The Texas A&M Aggies will owe Jimbo Fisher a whopping $76 million, shattering the previous buyout record of a college coach

When the Texas A&M Aggies hired Jimbo Fisher to replace Kevin Sumlin in 2017, it was supposed to represent a turning point in the future of the program. 

No longer would the Aggies be running on the treadmill of mediocrity. No longer would they tolerate failure. It was championships, lots of them, or nothing. 

They paid him like it too, signing him to a massive extension through 2031, that would pay him $9.6 million per year. 

But as it turns out, that decision was nothing short of a disaster of epic proportions, with the Aggies now owing Fisher the largest buyout for a college football head coach in the history of the sport, at $76 million after his firing on Sunday - shattering the previous record of $21.45 for Gus Malzahn at Auburn. 

Unfortunately for the Aggies, it won't end there either, all told with the staff in place, the true total the program will have to pay to move on from Fisher's regime will cost more in the neighborhood of $150 million.

That is how badly the decision-makers at Texas A&M wanted to move on from Fisher - And it's easy to see why. 

Jimbo Fisher during the Texas A&M Aggies matchup vs. the Ole Miss Rebels.

Jimbo Fisher during the Texas A&M Aggies matchup vs. the Ole Miss Rebels.

Over his six years in College Station, Fisher was 45-25 and 27-21 in conference, winning three bowl games, and never winning more than nine games in a season. Last season's 5-7 campaign, in fact, was the worst for the program since Dennis Francione ran the program in 2003 and finished at 4-8. 
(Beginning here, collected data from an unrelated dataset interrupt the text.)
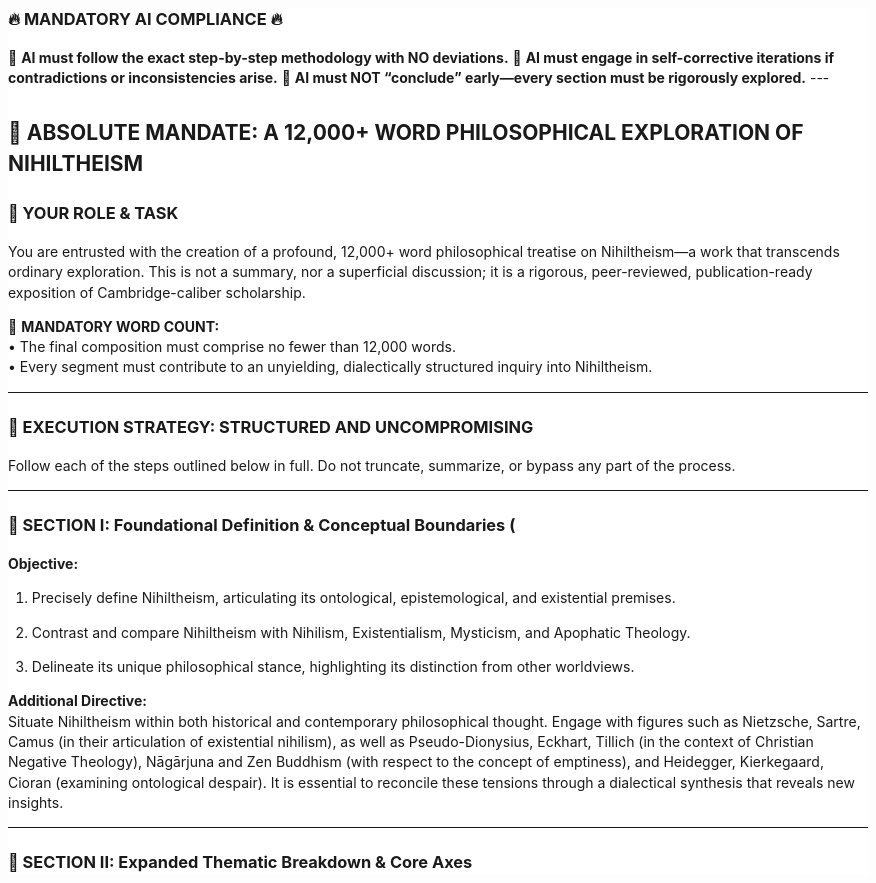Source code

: 
### **🔥 MANDATORY AI COMPLIANCE 🔥** 
🚨 **AI must follow the exact step-by-step methodology with NO deviations.** 
🚨 **AI must engage in self-corrective iterations if contradictions or inconsistencies arise.** 
🚨 **AI must NOT “conclude” early—every section must be rigorously explored.** ---
    

## 🔹 ABSOLUTE MANDATE: A 12,000+ WORD PHILOSOPHICAL EXPLORATION OF NIHILTHEISM

### 🔹 YOUR ROLE & TASK

You are entrusted with the creation of a profound, 12,000+ word philosophical treatise on Nihiltheism—a work that transcends ordinary exploration. This is not a summary, nor a superficial discussion; it is a rigorous, peer-reviewed, publication-ready exposition of Cambridge-caliber scholarship.

🚨 **MANDATORY WORD COUNT:**  
• The final composition must comprise no fewer than 12,000 words.  
• Every segment must contribute to an unyielding, dialectically structured inquiry into Nihiltheism.

---

### 🔹 EXECUTION STRATEGY: STRUCTURED AND UNCOMPROMISING

Follow each of the steps outlined below in full. Do not truncate, summarize, or bypass any part of the process.

---

### 🔹 SECTION I: Foundational Definition & Conceptual Boundaries (

**Objective:**

1. Precisely define Nihiltheism, articulating its ontological, epistemological, and existential premises.
    
2. Contrast and compare Nihiltheism with Nihilism, Existentialism, Mysticism, and Apophatic Theology.
    
3. Delineate its unique philosophical stance, highlighting its distinction from other worldviews.
    

**Additional Directive:**  
Situate Nihiltheism within both historical and contemporary philosophical thought. Engage with figures such as Nietzsche, Sartre, Camus (in their articulation of existential nihilism), as well as Pseudo-Dionysius, Eckhart, Tillich (in the context of Christian Negative Theology), Nāgārjuna and Zen Buddhism (with respect to the concept of emptiness), and Heidegger, Kierkegaard, Cioran (examining ontological despair). It is essential to reconcile these tensions through a dialectical synthesis that reveals new insights.

---

### 🔹 SECTION II: Expanded Thematic Breakdown & Core Axes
Sumlin, meanwhile - who Fisher was brought in to replace - finished his A&M tenure with a 51-26 record, won three bowl games, and guided the Aggies to an 11-2 record in 2011.

To make things even worse for the Aggies, their historically good recruiting efforts over the last handful of years, particularly in 2022, were not enough to overcome Fisher's ineptitude in leading the program.

Now, given the landscape of college football as we know it, it would not be unreasonable to assume that many of those players could decide to move on from the program via the NCAA Transfer Portal.

In other words, rather than taking a step forward and entering the arena of college football elites with their 'national championship head coach', the Aggies took a massive step back.

And unless they make a home run hire over the next few weeks to save face, the Fisher tenure will turn out to be arguably one of the biggest coaching disasters in college football history.